_Verilen Metin_
■ ■ ■ ■

Türkiye Çiftdilli Eğitimi Tartışmalıdır!

Türkiye Çiftdilli Eğitimi Tartışmalıdır!

 

Türkiye’de Cumhuriyetten sonra zorunlu olarak uygulana gelen tekdilli eğitim modelinden vazgeçilebileceğini söyleyen Demokrat Eğitimciler Sendikası (DES) Genel Başkanı Gürkan Avcı,  “Türkiye, Osmanlı döneminde yaptığı gibi bugünde çiftdilli eğitim modelini çağdaş ve özgün bir uyarlama ile hayata geçirebilir” dedi.

 

Yeni, büyük ve güçlü Türkiye hedefi için çiftdilli eğitim sisteminin insani bir düzlemde, vefa, mahcubiyet ve telafi duygusuyla ve biran önce hayata geçirilmesinde büyük faydalar gördüğünü söyleyen Gürkan Avcı, DESAM tarafından düzenlenen “Türkiye’de Tekdillileştirme Politikaları ve Çiftdilli Eğitim Modeline Bakış” konu başlıklı toplantıda yaptığı konuşmada şunları söyledi;

 

TEKDİLLİ EĞİTİM CUMHURİYETLE BAŞLADI

Osmanlı Devletinin dağılma sürecindeki bağımsızlık hareketleri, acı savaş tecrübeleri, büyük göç dalgaları ve yaşanan onca dram ve felaketleren sonra kurulan Cumhuriyet yönetimi geçmişin travmaları nedeniyle her türlü siyasî, kültürel ve dinî taleplere mesafeli yaklaşmıştır.

 

Fakat geçen bunca zaman zarfında Cumhuriyet yönetimleri hem homojen bir ulus yaratma konusunda hem de birleştirici ve bütünleştirici yeni dinamikler oluşturma hususunda yeterince başarılı olamamıştır. Günümüz Türkiye’sinde yaşanan sorun ve tartışmalar bu saikte değerlendirilmelidir.

■ ■ ■ ■

_Veri Kesiti_
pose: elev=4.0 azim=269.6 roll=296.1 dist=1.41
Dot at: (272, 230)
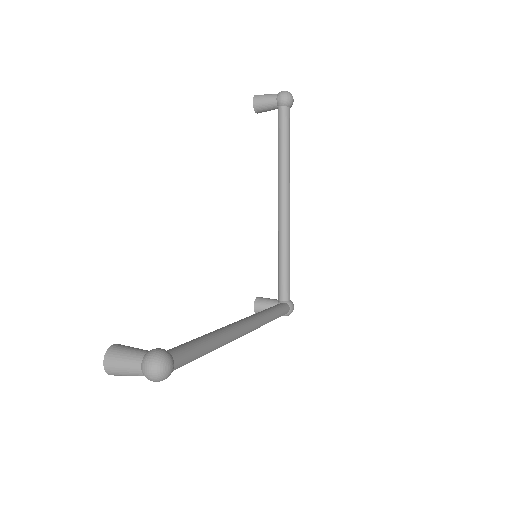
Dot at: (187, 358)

■ ■ ■ ■

_Görev Listesi_
[a] Çiftdilli eğitim metnindeki "Fakat geçen bunca zaman zarfında" diye başlayan paragrafı, ana bilgilerini koruyarak daha kısa biçimde yeniden yazın.
[b] Lütfen çiftdilli eğitim metnini son cümlesinden sonra kaldığı yerden sürdürün.
Verilerin bu işte hiçbir rolü yoktur.

_Sırayla Yanıtlar_
[a] Cumhuriyet yönetimleri ne homojen bir ulus yaratmayı ne de birleştirici ve bütünleştirici yeni dinamikler oluşturmayı yeterince başarabilmiştir. Bugünkü Türkiye'deki sorun ve tartışmalar bu açıdan değerlendirilmelidir.

[b]
OSMANLI ÇİFTDİLLİ EĞİTİM MODELİNİ UYGULADI

Osmanlı döneminde devlet yerel dillere hoşgörü ile yaklaşmış, resmî yazışmalarda ve gözde eğitim kurumlarında ve mekteplerde Türkçeyi, medreselerde ise Arapçayı kullanmıştır.  Diğer bölgelerindeki medreselerde eğitim dillerine sınırlama getirilmemiş, Arapça ve Türkçenin yanında Kürtçe gibi yerel diller de eğitim dili olarak kullanılmıştır, Kürtçe yahut diğer yerel diller resmî dairelerde, camide, tekkede serbestçe konuşulmuş, dinî ve edebî eserler bile hazırlanıp basılmıştır. İttihat ve Terakki döneminde ise resmi dil ve eğitim dili Türkçe olup, bölgede konuşulan dil seçmeli olarak takdir edilmiştir. Cumhuriyetten itibaren 1928’den sonra ise katı bir tek dil politikası güdülmüştür. 12 Eylül 1980 askerî darbesinden sonra ise Doğu ve Güneydoğudaki camilerde mahallî dillerde halka dinî vaaz verilmesi bile yasaklanmış, devlet dairelerinde Türkçeden başka dil konuşmak yasaklanmıştır. Kamusal alanda dahi mahallî dillerin varlığı kabul edilmemiş, yazılı ve sözlü yayın yapılmasına müsaade edilmemiş, eğitimi ve öğretimi engellenmiş ve konuşulmasına dahi tahammül gösterilmemiştir.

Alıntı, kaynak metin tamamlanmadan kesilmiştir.